You don’t have to be an expert to discuss sex with your daughter. If you feel uncomfortable talking about it, just say so, but let her know that you are willing to answer her questions. Having a rewarding sexual relationship is part of a happy and healthy life, therefore, it’s important to give your daughter the information she needs to make responsible choices when the time comes. Teaching a child about sexuality is an ongoing process.
Approach the issue of sex with your preteen, keeping in mind that she may be curious and want to be reassured that the changes happening to her body are normal. Don’t wait for her to come to you with questions. Talking to your daughter about sex may be more effective if you discuss the subject before she becomes sexually active. Start the discussions well before puberty to encourage a positive attitude about sex.
Explain biology of reproduction, but be correct when discussing anatomy. Use the right terminology, especially when talking to a prepubescent girl. Describe how the reproductive system works so that your daughter knows what to expect when she starts menstruating.
Give your daughter age appropriate answers to her questions. Part of sex education includes teaching her values as well. Be honest no matter how surprised you are by her questions. You might not have to go into as much detail for a preteen as you would for an older adolescent who is thinking about dating. Let her know that it’s OK to talk with you about sex.

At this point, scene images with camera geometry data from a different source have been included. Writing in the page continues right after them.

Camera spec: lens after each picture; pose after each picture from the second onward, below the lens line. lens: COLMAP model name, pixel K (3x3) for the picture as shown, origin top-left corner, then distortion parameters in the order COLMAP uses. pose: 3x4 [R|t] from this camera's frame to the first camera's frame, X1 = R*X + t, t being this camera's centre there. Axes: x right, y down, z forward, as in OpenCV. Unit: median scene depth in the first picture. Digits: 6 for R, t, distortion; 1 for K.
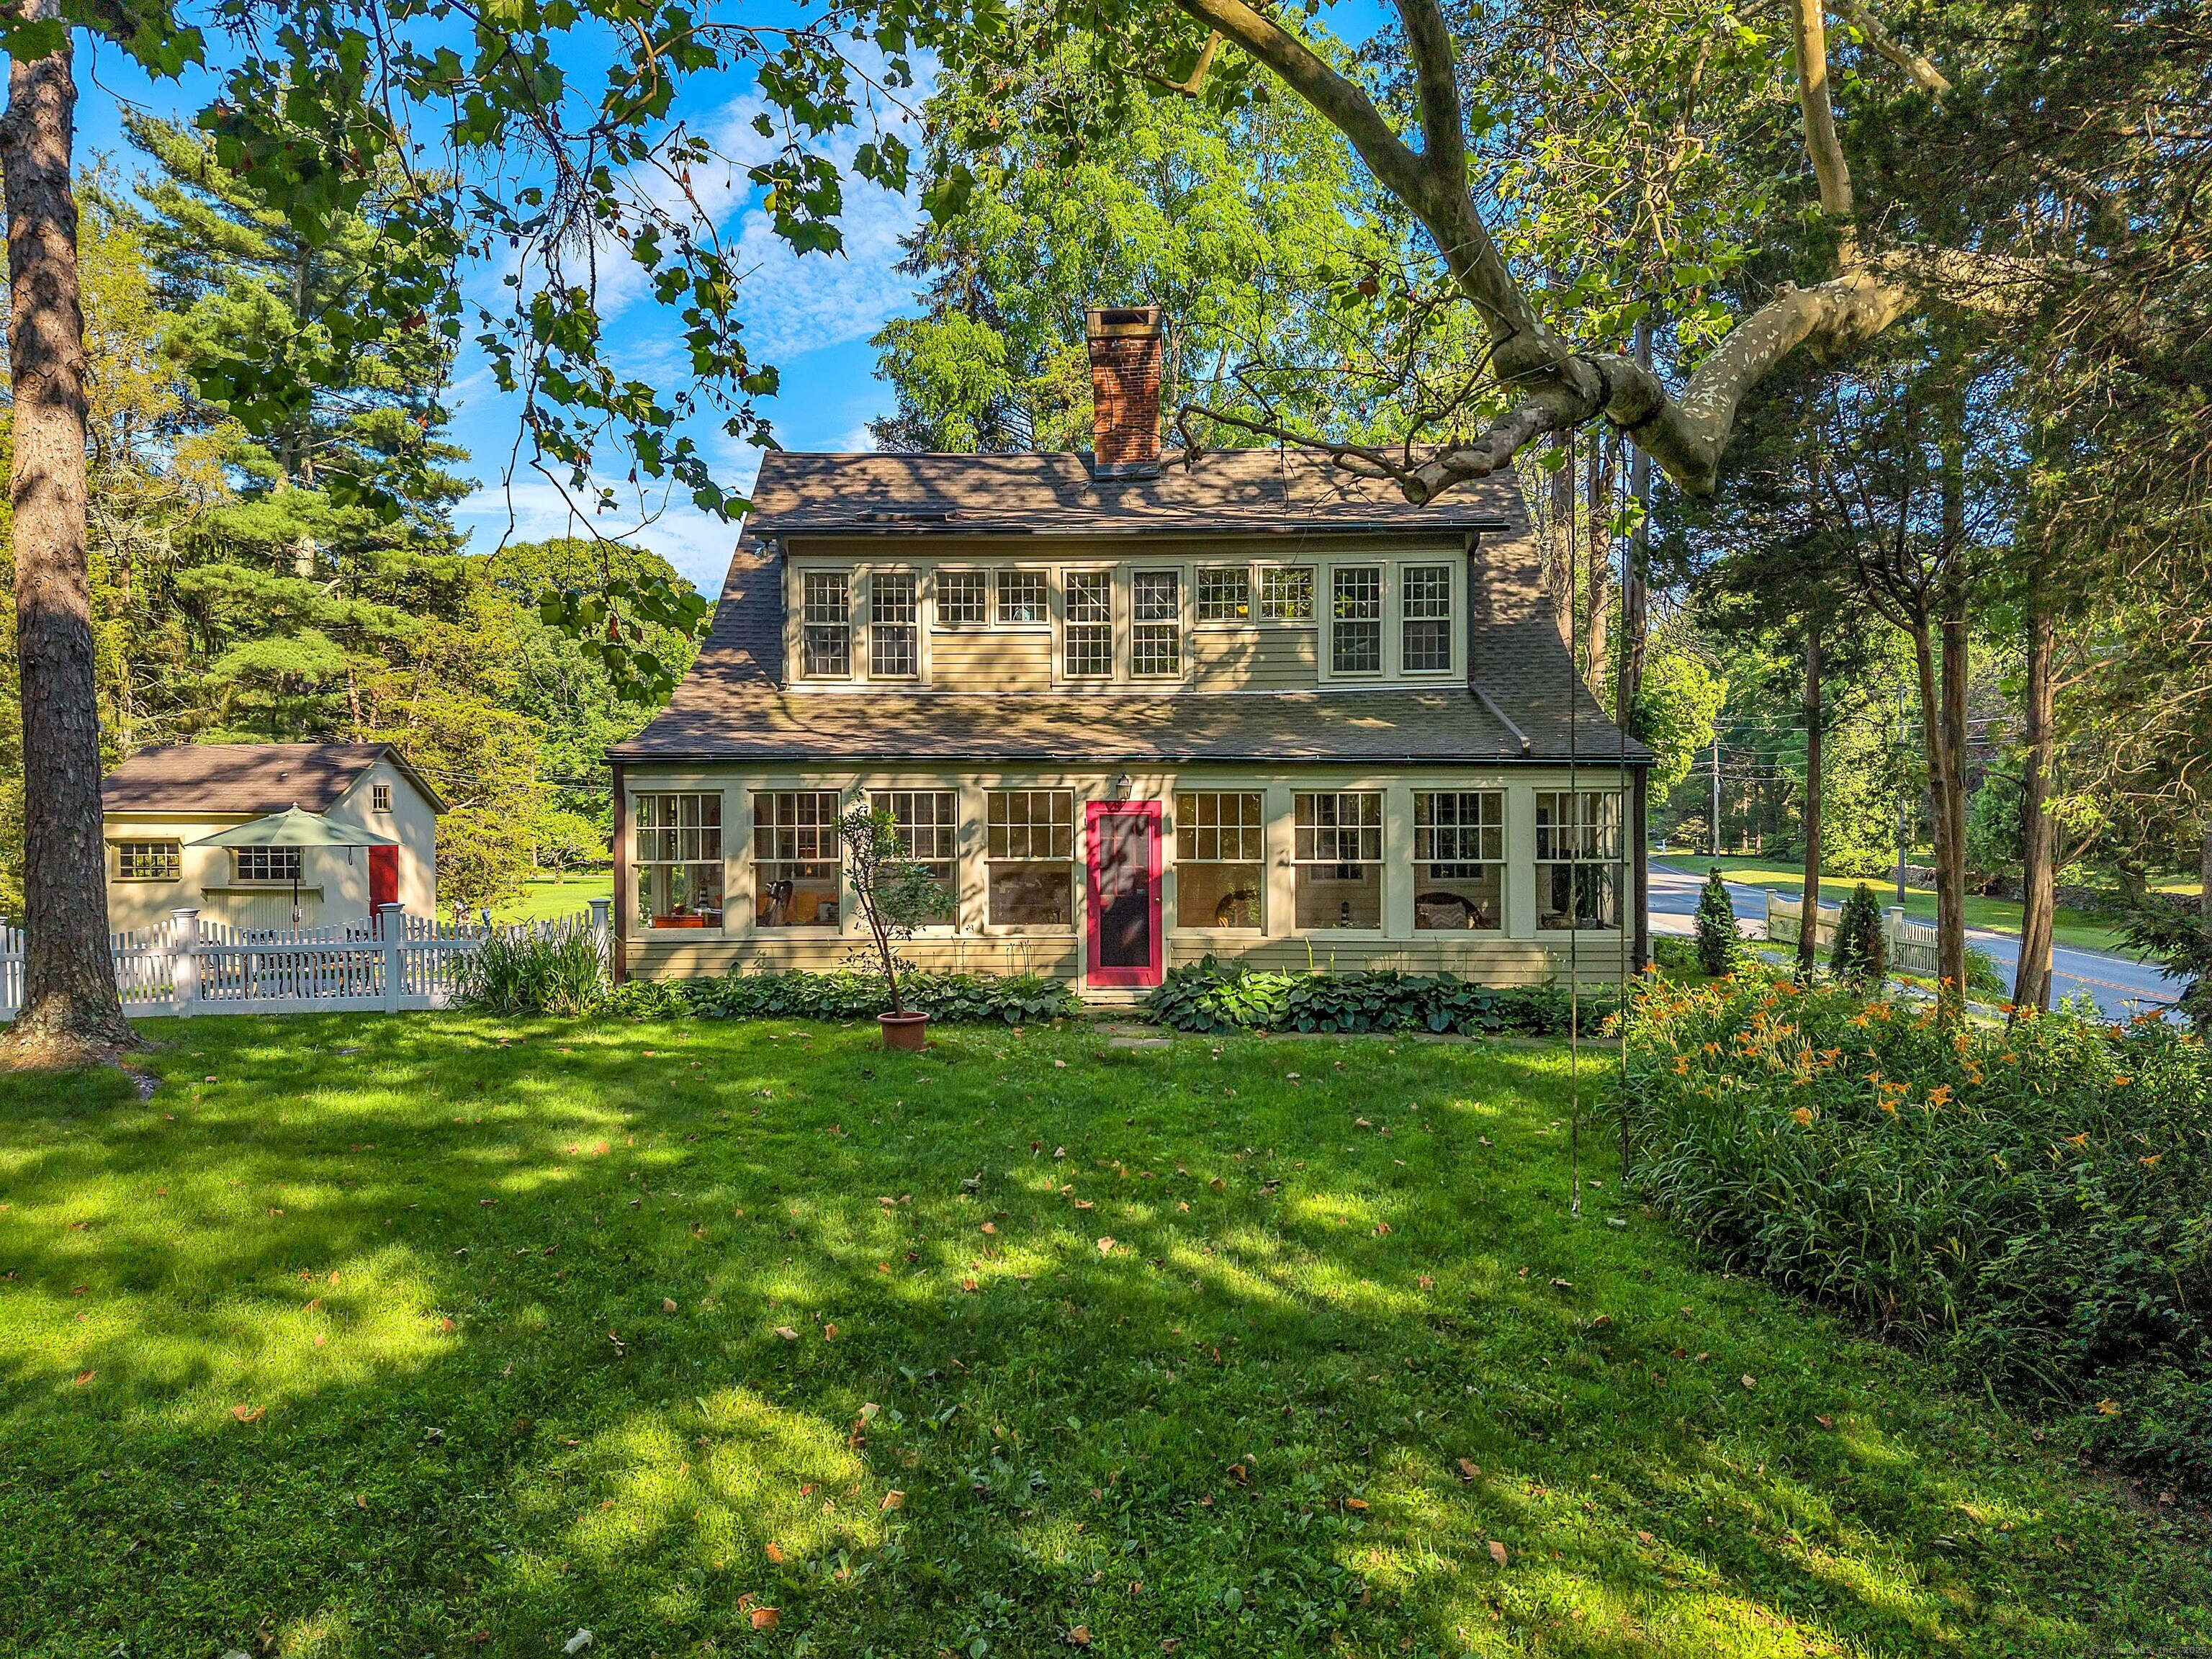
lens RADIAL K [[1541.6, 0, 1106.0], [0, 1541.6, 829.5], [0, 0, 1]] dist [0.053892, -0.001418]
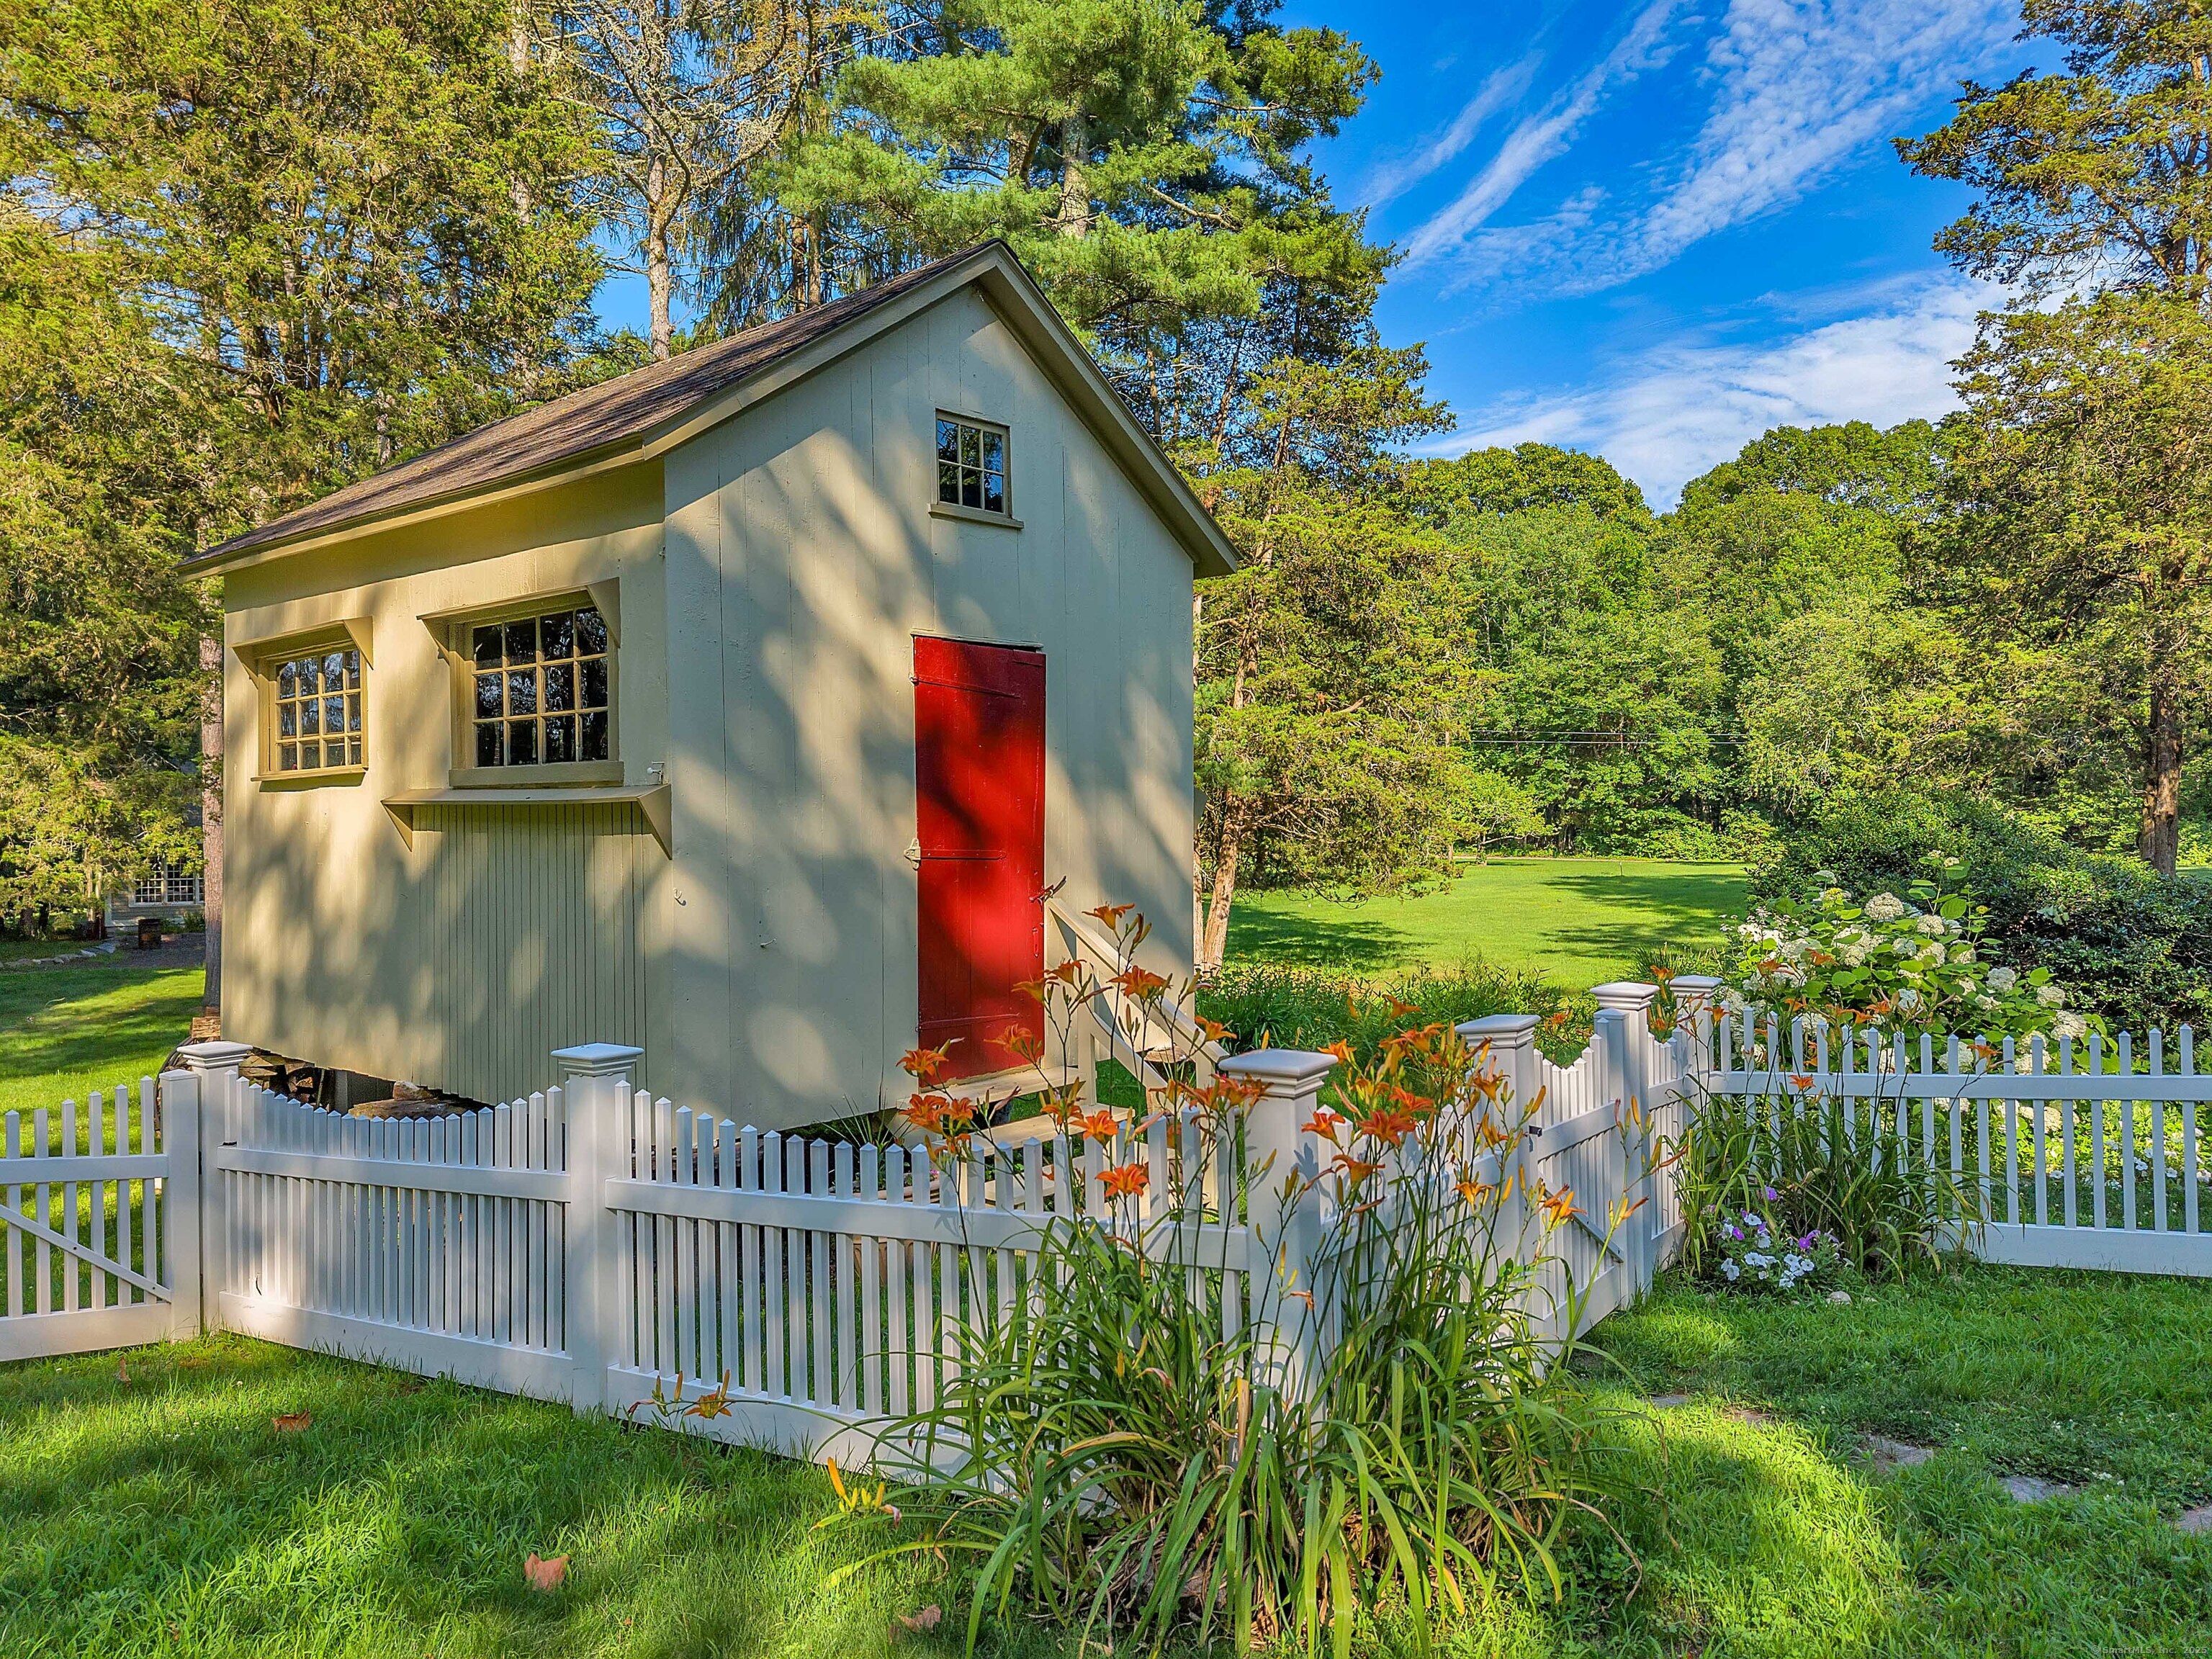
lens RADIAL K [[1541.6, 0, 1106.0], [0, 1541.6, 829.5], [0, 0, 1]] dist [0.053892, -0.001418]
pose [[0.843616, 0.000853, -0.536946, -0.092845], [0.002595, 0.999981, 0.005665, 0.011682], [0.536941, -0.006173, 0.843598, 0.239954]]
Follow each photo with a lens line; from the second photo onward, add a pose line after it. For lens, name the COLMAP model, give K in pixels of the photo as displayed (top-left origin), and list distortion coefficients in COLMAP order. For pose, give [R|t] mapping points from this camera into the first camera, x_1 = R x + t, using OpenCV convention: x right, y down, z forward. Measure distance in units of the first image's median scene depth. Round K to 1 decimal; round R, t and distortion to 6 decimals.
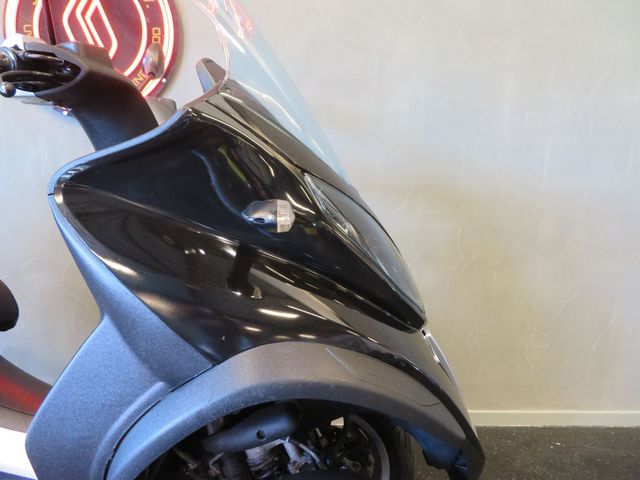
lens RADIAL K [[459.2, 0, 320.0], [0, 459.2, 240.0], [0, 0, 1]] dist [-0.002185, -0.000221]
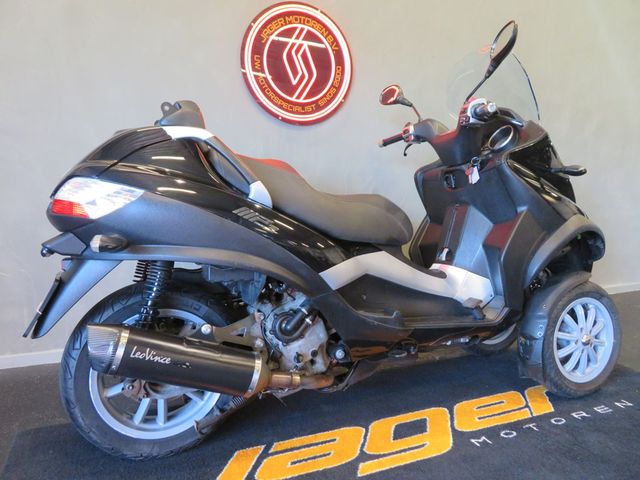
lens RADIAL K [[461.2, 0, 320.0], [0, 461.2, 240.0], [0, 0, 1]] dist [-0.000708, -0.000085]
pose [[0.922170, -0.060292, 0.382057, -2.291780], [0.059874, 0.998121, 0.012995, 0.220785], [-0.382123, 0.010891, 0.924047, -0.899547]]
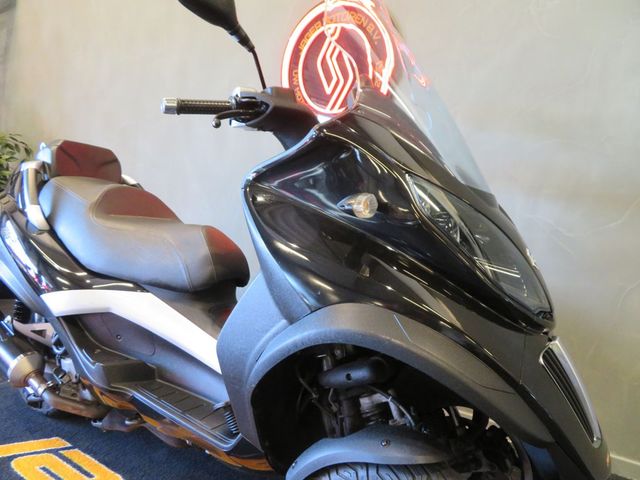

Explain that people having sexual relationships is a normal part of life. No matter what her age, if your daughter is old enough to ask questions about sex, she is old enough to be told the facts. Tell her that having a close or intimate friendship with someone might not necessarily lead to a romantic relationship but could one day when she is older and ready. Point out that it’s healthy for her to have platonic friendships with same-age boys.
Share some relaxed time alone with an older adolescent or teen. She is more likely to be in the mood to talk when she feels comfortable. In most cases, Mom or another trusted female usually does the talking. “Daughters can feel uncomfortable if Dad is present during discussions about sex,” says Dr. Phil McGraw, best-selling author and syndicated daytime talk show host. Most kids tend to feel more at ease talking about such a personal issue with the same-sex parent.
Discuss the issue of dating with a teenage daughter who attends high school. Before that time, your daughter may still be hanging out with a mixed group of friends. Explain that love and commitment are critical factors in responsible sexual relationships that are based on a history and mutual respect between the two people. If your daughter is old enough to date, caution her not to confuse sex with love. Offer advice about how to have safe sex, yet make it clear that sex and dating do not necessarily go hand in hand.
Encourage your daughter to wait to share sexual intimacy with a partner she cares deeply about beyond just physical attraction. Talk to her about the advantages of abstaining from sexual intercourse until marriage. Point out that abstinence prevents getting or passing on sexually transmitted diseases and prevents an unplanned pregnancy. If your teen confides that she has already had sex or is considering becoming sexually active, talk to her about the various forms of contraception. Provide her with basic information about male and female condoms, diaphragms and oral contraceptives.